Friday, October 20, 2006

A Baby Story: Part 2 (Electric Boogaloo)

The next 24 hours kind of went like this:

245am: Transferred to the labor and delivery room and hooked up to a monitor.

4am: Mrs. U starts getting very small contractions according to monitor.

430am: Mrs. U makes good use of the bedpan, then eats 4 ice chips for the nausea.

5am: Nurse 1 tells Mrs. U: “Go easy on the ice chips. Oh, and the sky is blue.”

6am: Nurse 1 starts Pitocin drip to bring on labor.

7am: Doctor makes a quick appearance to say hello, then disappears for 12 hours to coach a little league game and enjoy the rest of his Saturday.

730am: Nurse 2 begins her shift and tells Mrs. U: “You have to eat more ice chips. Oh, and the sky is green.”

8am-6pm: Social hour in the delivery room. Many visitors and little, laughable contractions, but no labor yet. In between visitors, the Undaground continually asks the nurse whether the little league game has gone into extra innings.

7pm: Doctor returns from a hard day of being on call and examines Mrs. U for the first time, then breaks the rest of her water.

701pm: Labor begins. After a day of Pitocin, it’s intense from the very beginning.

12am (Sunday, Oct 1): Epidural inserted, all is well.

12:10am: Three nurses run into the room to give Mrs. U a shot of Ephedra and an oxygen mask after a reaction to the epidural. Order and blood pressure restored.

12:30am: Nurse 3 tells Mrs. U and me to take a nap. Oh, and the sky is purple.

4:00am: Nurse 3 wakes us up. Tells Mrs. U she is progressing wonderfully (4-5 centimeters).

4:01am: Mrs. U and I do the math and figure out that we have about 5 to 6 more hours to go before pushing begins.

4:05am: Five nurses run into the room, start prepping Mrs. U for surgery with the Doctor on the cell phone. Throw me a pair of scrubs to put on and tell me to stand in the hallway until they’re ready for me. Then, they wheel Mrs. U out of the room and down to the operating room.
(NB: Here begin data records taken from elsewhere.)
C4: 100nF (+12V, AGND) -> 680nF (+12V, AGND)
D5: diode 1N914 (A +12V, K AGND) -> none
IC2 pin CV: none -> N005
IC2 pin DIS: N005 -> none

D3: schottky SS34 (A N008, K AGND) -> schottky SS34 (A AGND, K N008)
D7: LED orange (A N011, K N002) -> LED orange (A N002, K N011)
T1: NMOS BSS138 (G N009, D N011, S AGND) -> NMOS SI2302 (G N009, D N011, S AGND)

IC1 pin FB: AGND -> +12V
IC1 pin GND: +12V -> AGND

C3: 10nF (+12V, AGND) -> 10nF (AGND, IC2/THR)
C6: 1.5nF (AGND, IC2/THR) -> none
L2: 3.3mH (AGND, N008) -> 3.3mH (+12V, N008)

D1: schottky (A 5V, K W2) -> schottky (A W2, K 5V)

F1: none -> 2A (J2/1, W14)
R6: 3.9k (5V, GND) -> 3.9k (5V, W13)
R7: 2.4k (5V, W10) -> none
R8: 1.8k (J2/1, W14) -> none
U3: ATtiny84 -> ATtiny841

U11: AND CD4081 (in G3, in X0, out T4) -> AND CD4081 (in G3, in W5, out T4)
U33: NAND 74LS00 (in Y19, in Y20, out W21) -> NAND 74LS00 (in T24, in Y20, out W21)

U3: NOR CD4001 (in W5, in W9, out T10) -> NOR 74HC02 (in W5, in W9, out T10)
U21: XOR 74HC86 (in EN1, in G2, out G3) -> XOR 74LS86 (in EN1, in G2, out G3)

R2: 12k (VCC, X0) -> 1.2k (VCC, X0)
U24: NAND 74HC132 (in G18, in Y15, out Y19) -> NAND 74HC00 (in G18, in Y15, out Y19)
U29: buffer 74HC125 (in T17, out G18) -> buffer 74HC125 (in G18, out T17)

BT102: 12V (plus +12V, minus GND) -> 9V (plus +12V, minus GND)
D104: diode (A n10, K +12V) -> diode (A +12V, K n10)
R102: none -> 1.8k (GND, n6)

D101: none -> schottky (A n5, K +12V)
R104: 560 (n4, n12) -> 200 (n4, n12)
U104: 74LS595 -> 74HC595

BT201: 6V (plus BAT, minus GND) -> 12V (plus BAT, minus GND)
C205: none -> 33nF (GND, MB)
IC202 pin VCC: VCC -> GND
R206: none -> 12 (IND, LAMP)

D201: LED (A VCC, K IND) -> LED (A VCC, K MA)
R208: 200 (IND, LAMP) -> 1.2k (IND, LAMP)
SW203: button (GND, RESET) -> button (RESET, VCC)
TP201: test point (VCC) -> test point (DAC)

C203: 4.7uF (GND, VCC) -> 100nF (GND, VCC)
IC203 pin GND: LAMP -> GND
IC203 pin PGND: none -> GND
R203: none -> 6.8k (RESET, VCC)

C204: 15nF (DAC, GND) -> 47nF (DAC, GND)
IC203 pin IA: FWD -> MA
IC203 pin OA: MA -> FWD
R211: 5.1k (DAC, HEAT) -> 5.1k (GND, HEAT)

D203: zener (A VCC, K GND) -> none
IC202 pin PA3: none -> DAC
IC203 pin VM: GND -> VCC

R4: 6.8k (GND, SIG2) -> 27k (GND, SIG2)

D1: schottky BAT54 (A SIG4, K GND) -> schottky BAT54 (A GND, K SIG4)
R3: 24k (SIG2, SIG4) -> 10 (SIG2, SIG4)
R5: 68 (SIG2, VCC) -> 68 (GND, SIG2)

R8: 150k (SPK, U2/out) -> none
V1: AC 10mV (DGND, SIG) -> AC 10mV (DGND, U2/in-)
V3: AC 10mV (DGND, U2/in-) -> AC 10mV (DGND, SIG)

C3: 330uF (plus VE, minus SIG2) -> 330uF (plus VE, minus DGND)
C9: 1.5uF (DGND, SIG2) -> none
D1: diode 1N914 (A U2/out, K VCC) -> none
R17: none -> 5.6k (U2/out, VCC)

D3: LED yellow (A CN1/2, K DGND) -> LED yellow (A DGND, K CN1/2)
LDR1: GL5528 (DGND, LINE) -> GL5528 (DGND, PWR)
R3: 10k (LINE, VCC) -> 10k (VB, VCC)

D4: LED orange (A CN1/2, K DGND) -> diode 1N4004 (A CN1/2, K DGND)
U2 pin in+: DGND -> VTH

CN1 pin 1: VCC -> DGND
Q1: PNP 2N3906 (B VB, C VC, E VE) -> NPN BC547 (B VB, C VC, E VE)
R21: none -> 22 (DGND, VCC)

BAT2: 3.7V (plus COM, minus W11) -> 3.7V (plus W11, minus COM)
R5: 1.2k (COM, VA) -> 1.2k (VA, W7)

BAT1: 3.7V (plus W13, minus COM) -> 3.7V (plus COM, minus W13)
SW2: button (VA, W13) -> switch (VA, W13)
4:31am: The Undaling is born. We wait a split second to hear his cry, then feel the greatest rush of relief that one could ever imagine. One nurse tells me from behind the sheet:

“Dad, look over here at your son.”

I immediately look over the sheet and down at my wife’s surgery in progress. Oops. I guess she meant for me to look over there. Yes, there he is at the table. I see a gaggle of nurses surrounding a tiny little boy with a full head of rock-star hair. Two minutes later, he’s in our arms… and we are officially parents.


And life as we know it will never be the same.

1 comment:

Anonymous said...

Great story, But can we hear Mrs. Version?